Nuclearelectrica’s Board of Directors convened this week approved the update of the revenues and expenses budget indicators for the current year. Accordingly, the nuclear power producer estimates a gross profit of about 124 million lei (213.5 percent higher than the profit foreseen in the budget approved on July 31, 2014) and a net profit of nearly 98 million lei (+254.8 percent compared to the previous budget framework).
The company forecasts an increase by almost 5 percent in the total revenues to 1.82 billion lei on the estimated sales of electricity given the results at seven months and the contracts concluded within the first eight months on both the competitive and regulated market. The increase of the transport tariff for electric power billed to customers from 10.02 to 10.32 lei/MWh effective since July 1 was also a contributory factor in revising the estimations, along with the increase of financial revenues generated mainly by the financial returns from the foreign currency exchange rate differences recorded in the first half of the year, which were higher than the ones provided for the full year.

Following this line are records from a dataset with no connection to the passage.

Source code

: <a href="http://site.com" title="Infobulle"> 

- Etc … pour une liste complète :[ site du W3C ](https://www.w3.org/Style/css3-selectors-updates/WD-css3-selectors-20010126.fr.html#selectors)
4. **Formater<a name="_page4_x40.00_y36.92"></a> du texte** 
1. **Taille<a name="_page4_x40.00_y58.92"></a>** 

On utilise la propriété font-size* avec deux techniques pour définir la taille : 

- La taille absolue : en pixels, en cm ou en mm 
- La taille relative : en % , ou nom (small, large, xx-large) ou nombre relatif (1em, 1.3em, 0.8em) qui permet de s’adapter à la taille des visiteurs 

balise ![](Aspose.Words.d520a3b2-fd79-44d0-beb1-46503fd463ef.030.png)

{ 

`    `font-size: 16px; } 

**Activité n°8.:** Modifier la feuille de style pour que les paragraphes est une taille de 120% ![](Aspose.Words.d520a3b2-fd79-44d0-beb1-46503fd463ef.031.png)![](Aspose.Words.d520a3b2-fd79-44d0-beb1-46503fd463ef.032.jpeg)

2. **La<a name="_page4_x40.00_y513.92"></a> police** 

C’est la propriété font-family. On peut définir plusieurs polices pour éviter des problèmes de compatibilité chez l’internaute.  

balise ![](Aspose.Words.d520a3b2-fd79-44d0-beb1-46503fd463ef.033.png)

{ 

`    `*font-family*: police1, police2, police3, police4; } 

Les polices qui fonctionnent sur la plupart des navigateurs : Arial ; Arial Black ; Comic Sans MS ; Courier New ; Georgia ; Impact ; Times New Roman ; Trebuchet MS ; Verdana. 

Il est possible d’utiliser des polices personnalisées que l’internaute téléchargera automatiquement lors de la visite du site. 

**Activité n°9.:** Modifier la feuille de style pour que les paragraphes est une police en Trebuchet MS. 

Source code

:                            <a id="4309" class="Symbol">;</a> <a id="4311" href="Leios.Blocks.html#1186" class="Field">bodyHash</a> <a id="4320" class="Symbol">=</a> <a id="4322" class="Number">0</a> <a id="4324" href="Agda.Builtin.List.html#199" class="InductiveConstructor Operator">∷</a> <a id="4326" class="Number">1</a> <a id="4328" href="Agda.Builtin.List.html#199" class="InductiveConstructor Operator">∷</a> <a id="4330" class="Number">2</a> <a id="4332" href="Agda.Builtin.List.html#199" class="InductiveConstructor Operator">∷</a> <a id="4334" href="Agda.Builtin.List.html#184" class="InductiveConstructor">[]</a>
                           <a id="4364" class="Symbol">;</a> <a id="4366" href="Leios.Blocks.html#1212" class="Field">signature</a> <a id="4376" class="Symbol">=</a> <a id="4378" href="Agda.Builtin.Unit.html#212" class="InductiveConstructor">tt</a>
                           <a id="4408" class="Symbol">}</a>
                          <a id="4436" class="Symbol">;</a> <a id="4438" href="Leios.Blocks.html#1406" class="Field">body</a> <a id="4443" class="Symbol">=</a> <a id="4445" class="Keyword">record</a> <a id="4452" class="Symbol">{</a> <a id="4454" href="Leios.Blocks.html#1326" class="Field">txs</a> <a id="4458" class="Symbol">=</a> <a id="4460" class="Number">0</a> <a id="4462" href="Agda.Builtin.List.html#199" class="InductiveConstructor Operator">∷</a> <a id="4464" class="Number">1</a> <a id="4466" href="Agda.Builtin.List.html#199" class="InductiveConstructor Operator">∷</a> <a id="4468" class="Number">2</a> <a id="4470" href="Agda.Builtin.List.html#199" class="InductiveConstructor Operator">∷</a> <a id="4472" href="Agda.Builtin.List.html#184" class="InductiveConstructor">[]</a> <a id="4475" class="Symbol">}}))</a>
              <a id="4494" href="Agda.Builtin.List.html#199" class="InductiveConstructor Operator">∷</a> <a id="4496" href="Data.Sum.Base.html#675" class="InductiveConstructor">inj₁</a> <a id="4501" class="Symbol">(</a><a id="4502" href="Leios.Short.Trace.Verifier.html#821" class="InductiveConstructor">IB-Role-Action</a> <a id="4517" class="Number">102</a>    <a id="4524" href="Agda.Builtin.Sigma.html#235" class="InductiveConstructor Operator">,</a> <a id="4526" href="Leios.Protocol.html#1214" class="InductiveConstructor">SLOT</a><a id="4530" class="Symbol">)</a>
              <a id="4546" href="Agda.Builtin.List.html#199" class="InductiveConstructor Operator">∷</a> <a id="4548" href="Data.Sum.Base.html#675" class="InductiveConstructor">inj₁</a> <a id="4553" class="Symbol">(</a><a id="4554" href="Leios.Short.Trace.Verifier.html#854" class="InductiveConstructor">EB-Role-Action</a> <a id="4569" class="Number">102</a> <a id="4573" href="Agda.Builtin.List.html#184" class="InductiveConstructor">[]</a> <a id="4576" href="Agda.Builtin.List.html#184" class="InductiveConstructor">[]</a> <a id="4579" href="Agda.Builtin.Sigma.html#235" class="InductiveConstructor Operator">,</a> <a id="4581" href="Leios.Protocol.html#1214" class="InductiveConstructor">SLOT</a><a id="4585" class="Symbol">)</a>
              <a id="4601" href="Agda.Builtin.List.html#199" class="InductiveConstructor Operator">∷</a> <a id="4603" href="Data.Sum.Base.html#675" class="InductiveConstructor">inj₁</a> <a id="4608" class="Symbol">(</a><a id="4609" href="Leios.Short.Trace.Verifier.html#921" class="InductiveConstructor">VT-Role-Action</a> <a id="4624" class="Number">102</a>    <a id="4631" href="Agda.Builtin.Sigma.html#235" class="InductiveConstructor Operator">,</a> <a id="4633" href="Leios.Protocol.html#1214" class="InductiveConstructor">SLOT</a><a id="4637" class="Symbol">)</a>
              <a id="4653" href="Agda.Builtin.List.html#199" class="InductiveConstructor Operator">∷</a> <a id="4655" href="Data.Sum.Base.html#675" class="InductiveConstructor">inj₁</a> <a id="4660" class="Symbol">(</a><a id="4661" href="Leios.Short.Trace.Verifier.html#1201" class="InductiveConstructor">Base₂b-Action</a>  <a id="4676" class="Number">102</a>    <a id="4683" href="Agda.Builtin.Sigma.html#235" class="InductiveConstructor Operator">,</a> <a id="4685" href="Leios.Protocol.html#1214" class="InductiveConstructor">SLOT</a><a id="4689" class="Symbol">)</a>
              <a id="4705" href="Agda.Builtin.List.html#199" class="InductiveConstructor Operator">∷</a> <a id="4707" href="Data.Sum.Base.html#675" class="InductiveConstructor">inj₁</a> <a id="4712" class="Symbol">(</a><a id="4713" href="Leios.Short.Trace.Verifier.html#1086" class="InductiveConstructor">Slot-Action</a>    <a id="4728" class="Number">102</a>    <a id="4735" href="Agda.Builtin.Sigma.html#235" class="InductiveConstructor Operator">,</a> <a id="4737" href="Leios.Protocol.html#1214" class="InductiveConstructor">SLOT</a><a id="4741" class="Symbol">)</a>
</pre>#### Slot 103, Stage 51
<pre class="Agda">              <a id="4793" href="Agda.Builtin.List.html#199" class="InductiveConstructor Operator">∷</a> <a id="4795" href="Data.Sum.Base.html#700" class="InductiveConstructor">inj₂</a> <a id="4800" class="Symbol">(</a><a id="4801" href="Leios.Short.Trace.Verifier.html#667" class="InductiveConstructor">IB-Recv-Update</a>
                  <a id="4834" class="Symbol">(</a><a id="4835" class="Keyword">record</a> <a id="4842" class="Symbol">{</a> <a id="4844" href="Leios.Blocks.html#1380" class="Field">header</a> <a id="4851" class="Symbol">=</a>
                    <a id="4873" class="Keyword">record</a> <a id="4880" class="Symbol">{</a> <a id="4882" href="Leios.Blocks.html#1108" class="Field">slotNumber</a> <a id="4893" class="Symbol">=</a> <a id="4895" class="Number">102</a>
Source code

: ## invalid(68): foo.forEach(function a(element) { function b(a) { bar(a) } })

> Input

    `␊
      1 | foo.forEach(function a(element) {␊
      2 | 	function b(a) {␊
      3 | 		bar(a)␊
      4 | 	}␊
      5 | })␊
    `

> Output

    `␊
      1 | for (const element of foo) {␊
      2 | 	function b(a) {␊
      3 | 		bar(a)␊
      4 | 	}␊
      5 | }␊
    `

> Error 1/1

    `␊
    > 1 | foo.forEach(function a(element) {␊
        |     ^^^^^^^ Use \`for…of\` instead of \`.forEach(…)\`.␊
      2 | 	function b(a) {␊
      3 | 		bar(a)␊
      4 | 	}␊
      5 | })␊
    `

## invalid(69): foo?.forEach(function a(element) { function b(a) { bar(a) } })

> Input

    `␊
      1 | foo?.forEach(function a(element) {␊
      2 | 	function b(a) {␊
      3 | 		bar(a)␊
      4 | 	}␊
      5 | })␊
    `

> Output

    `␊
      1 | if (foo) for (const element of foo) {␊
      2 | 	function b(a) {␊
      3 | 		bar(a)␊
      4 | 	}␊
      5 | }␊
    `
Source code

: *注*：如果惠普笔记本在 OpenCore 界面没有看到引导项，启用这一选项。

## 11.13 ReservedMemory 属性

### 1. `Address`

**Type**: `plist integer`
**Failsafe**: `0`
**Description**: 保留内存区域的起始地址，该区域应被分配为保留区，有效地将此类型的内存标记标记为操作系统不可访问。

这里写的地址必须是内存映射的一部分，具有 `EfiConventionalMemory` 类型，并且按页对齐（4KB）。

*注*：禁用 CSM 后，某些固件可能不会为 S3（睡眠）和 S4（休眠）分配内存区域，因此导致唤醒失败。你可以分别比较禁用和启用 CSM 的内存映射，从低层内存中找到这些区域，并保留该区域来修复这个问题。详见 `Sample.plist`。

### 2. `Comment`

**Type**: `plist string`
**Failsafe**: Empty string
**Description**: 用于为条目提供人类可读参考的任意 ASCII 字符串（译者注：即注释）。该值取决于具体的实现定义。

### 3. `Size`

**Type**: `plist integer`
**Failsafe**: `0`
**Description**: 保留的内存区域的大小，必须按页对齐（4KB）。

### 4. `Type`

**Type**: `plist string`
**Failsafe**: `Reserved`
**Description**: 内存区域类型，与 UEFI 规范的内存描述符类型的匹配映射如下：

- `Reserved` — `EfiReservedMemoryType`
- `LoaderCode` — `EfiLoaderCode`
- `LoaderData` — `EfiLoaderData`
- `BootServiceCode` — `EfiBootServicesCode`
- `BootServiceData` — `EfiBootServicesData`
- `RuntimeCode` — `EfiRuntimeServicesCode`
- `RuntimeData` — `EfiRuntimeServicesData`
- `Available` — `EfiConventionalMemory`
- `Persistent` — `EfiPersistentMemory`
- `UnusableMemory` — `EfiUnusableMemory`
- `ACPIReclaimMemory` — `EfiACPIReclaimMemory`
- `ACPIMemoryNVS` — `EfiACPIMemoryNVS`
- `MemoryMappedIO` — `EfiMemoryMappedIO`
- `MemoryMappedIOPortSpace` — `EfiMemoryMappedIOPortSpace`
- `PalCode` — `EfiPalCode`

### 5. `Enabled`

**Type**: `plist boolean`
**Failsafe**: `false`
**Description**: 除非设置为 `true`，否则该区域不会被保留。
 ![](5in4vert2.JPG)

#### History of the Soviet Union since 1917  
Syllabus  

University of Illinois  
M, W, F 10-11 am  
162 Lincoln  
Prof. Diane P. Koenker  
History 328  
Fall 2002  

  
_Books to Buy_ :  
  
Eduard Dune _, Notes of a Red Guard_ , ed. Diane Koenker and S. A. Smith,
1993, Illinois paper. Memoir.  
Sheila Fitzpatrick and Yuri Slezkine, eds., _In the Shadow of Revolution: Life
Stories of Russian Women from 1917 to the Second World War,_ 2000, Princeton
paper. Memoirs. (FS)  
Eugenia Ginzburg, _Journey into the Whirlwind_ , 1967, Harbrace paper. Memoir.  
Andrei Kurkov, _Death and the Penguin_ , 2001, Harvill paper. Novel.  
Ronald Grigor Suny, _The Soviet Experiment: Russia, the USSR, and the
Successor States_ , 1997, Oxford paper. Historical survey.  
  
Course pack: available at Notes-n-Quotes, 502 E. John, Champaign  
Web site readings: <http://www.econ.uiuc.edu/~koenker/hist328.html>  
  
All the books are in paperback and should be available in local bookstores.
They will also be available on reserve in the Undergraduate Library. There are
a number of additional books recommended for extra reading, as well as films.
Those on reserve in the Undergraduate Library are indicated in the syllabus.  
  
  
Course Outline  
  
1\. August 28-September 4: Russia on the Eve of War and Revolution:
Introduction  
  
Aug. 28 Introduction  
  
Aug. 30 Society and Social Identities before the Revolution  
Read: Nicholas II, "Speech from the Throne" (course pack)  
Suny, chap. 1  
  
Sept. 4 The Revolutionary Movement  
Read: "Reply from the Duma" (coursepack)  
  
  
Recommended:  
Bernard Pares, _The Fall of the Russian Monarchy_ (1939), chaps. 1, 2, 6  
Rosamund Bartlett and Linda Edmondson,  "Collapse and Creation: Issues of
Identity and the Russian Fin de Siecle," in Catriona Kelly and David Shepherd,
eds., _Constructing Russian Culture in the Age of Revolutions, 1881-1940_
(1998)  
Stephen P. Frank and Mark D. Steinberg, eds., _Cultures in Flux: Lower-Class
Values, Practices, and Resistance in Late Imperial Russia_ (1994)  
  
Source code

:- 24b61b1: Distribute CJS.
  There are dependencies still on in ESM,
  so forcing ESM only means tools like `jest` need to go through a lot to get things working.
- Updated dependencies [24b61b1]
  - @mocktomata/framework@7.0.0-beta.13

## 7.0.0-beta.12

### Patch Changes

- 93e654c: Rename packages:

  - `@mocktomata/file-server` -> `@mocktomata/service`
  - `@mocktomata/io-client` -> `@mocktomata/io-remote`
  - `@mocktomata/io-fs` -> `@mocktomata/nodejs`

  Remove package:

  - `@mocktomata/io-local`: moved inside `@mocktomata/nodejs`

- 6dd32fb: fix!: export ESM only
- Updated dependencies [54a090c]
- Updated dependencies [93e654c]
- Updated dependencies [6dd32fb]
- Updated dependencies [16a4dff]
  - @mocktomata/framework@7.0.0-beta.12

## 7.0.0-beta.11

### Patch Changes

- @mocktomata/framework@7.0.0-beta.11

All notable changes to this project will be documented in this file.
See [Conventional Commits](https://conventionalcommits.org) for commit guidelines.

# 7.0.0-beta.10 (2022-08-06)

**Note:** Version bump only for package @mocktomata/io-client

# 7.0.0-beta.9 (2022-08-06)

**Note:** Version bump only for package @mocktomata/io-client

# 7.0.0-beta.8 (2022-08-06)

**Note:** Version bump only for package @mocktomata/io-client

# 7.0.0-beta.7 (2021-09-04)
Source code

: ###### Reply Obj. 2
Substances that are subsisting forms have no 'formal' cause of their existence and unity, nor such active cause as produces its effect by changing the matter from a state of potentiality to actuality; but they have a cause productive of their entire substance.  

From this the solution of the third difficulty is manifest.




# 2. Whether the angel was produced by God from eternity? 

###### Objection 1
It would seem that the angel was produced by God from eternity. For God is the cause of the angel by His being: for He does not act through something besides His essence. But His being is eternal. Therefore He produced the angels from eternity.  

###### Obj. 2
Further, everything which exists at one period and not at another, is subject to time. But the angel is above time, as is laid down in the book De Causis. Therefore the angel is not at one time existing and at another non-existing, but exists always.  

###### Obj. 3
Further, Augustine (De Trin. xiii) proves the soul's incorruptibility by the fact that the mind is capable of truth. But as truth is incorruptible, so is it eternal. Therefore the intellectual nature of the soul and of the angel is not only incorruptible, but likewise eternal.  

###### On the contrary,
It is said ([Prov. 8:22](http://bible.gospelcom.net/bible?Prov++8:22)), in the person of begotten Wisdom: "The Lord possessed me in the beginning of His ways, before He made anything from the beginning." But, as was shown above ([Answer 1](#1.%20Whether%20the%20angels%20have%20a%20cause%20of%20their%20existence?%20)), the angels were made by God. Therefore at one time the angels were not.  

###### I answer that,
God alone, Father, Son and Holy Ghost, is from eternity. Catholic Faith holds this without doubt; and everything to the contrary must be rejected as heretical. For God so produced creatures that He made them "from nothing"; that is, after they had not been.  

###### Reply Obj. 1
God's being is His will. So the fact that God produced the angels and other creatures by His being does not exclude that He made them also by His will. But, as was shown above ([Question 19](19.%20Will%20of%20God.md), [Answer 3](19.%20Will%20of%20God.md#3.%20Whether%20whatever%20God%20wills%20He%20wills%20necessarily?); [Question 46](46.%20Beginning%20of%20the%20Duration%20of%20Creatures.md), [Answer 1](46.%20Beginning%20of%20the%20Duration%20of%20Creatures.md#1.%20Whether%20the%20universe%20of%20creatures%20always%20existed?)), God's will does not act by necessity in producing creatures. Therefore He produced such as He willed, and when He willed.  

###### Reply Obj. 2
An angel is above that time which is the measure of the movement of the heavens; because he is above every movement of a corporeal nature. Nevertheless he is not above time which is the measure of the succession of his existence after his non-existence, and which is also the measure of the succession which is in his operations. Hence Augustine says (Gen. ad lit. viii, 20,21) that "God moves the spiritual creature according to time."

A review was also performed as regards expenses, Nuclearelectrica expecting a growth by 0.29 percent (5.1 million lei) due to the reduction of the tax on special constructions, through recalculation, following their revaluation in March 2014 and the reflection of the revaluation results through the net method at December 31, 2013. Additionally, the increase of amortization value subsequent to the revaluation of the assets was determinant in revising the expenses budget, explains a notification sent to the Bucharest Stock Exchange.